Metin bölümü
----
Gırnavaz isminin kökeni hakkında çok farklı rivayetler vardır. Bunlardan birine göre, Abbasi halifesi Harun Reşid zamanında (MS 8. yüzyıl), Ebu Navaz adında sivri dilli bir şair Nusaybin’e sürgün edilmiştir. Nusaybin halkı, bu sürgün şairi çok sevmiş, ve Ebu Navaz’ın adını Nusaybin’de yaşadığı yere vermiştir. Navaz’ın Nusaybin’e olan sevgisini ve bağlılığını şiirlerine yansıttığı da söylenmektedir. Kesin olmayan bir kaynaktan aldığımız bir bilgiye göre, aşağıdaki dizeler Ebu Navaz’ın Nusaybin için yazdığı şiirlerden birine aittir:

 Hiç iltifat etmedi bana Nusaybin

Hâlbuki sevdalıydım ben ona

Eğer olacaksa dünyada bir nasibim

Vatan olsun yeter bana Nusaybin

Başka kaynaklarda ise, Nusaybin’de ölen Ebu Navaz bu tepeye gömüldüğü için Kürtçe’de “Navaz’ın Tepesi” anlamına gelen Gırnavaz isminin buraya verildiği aktarılmaktadır. İsim kökeni hakkındaki tartışmalar süredursun, gelin biz bu tepenin ve Nusaybin’in cinler ile olan ilişkisine değinelim.

Sadece Mardin bölgesinde değil, daha birçok yerde Nusaybin deyince insanların aklına tarih ve elbette ki cinler gelir. Peki, nedir bunun sebebi? İnsanlar, Nusaybin şehri ve cin kavramını neden aynı anda kullanır ve buna inanırlar? Bu soruların cevabını ararken çok eskilere gitmek gerekir. Mitosların yazıldığı çağlarda, Nusaybin gibi mistik varlıklara sahip birçok yerden söz etmek mümkündür

Gılgamış Destanı’nda ölümsüzlüğü arayan kralın bulduğu Dilmun Adası (ki bu mitosu Şahmaran öykümüzde daha detaylı anlatacağız); Hz. Süleyman’ın hükmettiği alemler ve daha niceleri.
----
Sağlanan veriler
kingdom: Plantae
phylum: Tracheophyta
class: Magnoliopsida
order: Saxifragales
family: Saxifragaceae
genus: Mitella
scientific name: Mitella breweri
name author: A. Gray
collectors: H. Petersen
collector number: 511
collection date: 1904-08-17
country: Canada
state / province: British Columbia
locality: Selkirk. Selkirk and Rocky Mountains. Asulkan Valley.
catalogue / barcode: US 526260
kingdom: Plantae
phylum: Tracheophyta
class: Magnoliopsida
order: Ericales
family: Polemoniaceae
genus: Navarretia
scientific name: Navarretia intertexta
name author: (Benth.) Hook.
----
Görev tanımı
Gırnavaz adının kökenini anlatan metinde "Hâlbuki sevdalıydım ben" ile başlayıp "olan ilişkisine değinelim." ile biten kısmı hiç değiştirmeden yeniden yazın.

Görev yanıtı
Hâlbuki sevdalıydım ben ona

Eğer olacaksa dünyada bir nasibim

Vatan olsun yeter bana Nusaybin

Başka kaynaklarda ise, Nusaybin’de ölen Ebu Navaz bu tepeye gömüldüğü için Kürtçe’de “Navaz’ın Tepesi” anlamına gelen Gırnavaz isminin buraya verildiği aktarılmaktadır. İsim kökeni hakkındaki tartışmalar süredursun, gelin biz bu tepenin ve Nusaybin’in cinler ile olan ilişkisine değinelim.